- _Written task_
Return each line in the items below that contains the word "Желаю". Treat uppercase and lowercase as different.

- _Provided records_
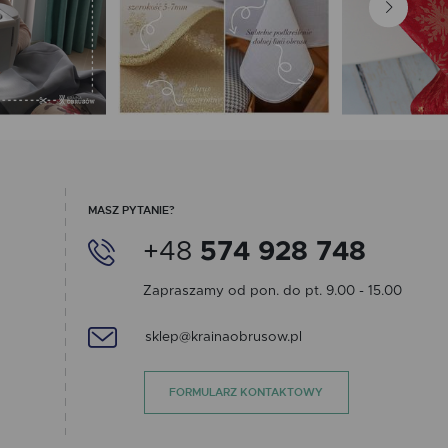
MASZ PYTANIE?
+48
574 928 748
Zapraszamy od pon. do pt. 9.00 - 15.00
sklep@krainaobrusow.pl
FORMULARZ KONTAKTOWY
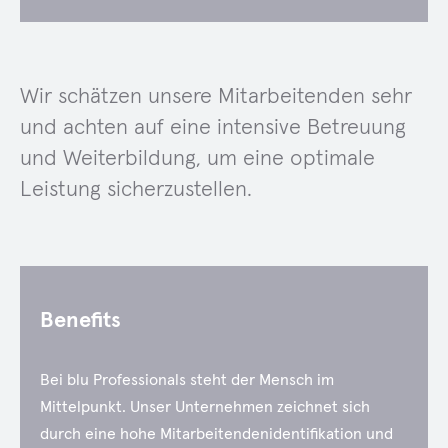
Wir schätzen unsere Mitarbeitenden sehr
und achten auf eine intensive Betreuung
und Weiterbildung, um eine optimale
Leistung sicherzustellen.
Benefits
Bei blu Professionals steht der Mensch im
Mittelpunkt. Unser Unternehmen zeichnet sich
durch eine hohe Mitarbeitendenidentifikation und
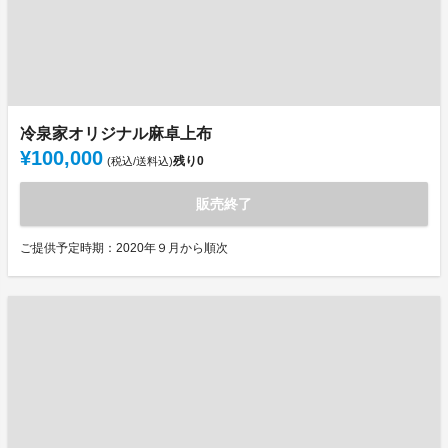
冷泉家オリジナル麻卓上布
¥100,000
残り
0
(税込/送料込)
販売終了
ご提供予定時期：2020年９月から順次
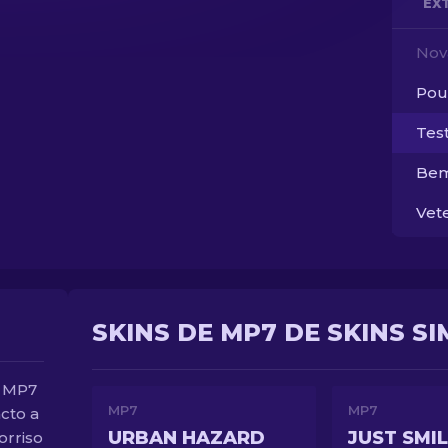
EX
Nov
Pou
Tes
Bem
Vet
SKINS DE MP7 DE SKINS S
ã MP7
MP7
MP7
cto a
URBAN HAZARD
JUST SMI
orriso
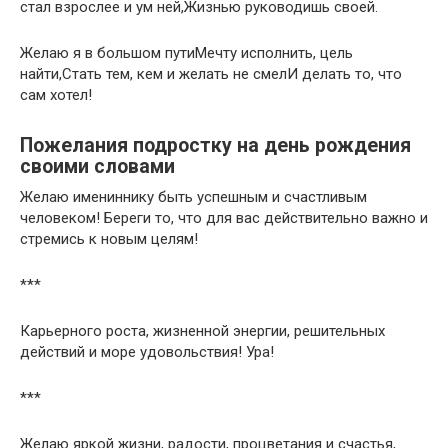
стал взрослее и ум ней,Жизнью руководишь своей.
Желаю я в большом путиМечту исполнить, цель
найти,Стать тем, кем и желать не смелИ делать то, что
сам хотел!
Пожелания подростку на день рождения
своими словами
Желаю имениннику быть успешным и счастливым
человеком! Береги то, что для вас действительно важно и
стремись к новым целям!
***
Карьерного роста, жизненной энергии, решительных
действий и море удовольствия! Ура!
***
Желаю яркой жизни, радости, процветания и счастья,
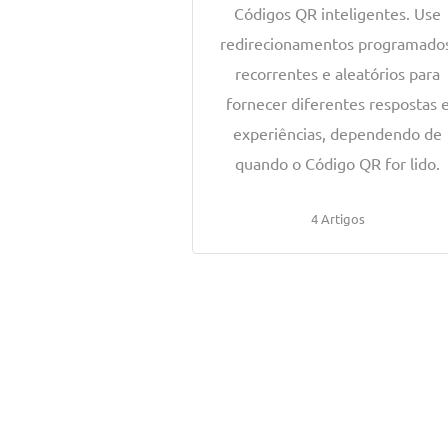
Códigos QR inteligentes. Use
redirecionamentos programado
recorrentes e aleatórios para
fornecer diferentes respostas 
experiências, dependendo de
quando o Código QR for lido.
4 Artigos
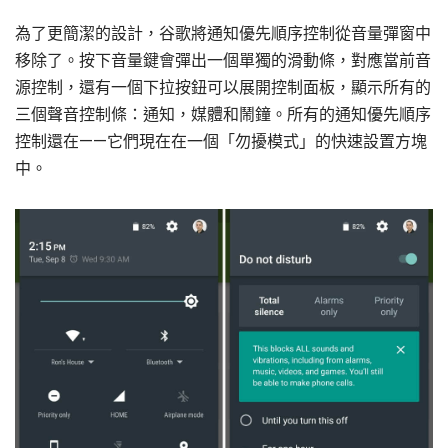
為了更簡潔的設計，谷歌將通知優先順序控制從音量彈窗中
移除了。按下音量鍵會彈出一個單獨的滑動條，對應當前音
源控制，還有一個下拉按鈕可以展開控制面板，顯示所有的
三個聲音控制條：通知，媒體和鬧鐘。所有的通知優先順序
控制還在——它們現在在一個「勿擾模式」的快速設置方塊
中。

- _Result of the task_
Желаю я в большом путиМечту исполнить, цель
Желаю имениннику быть успешным и счастливым
Желаю яркой жизни, радости, процветания и счастья,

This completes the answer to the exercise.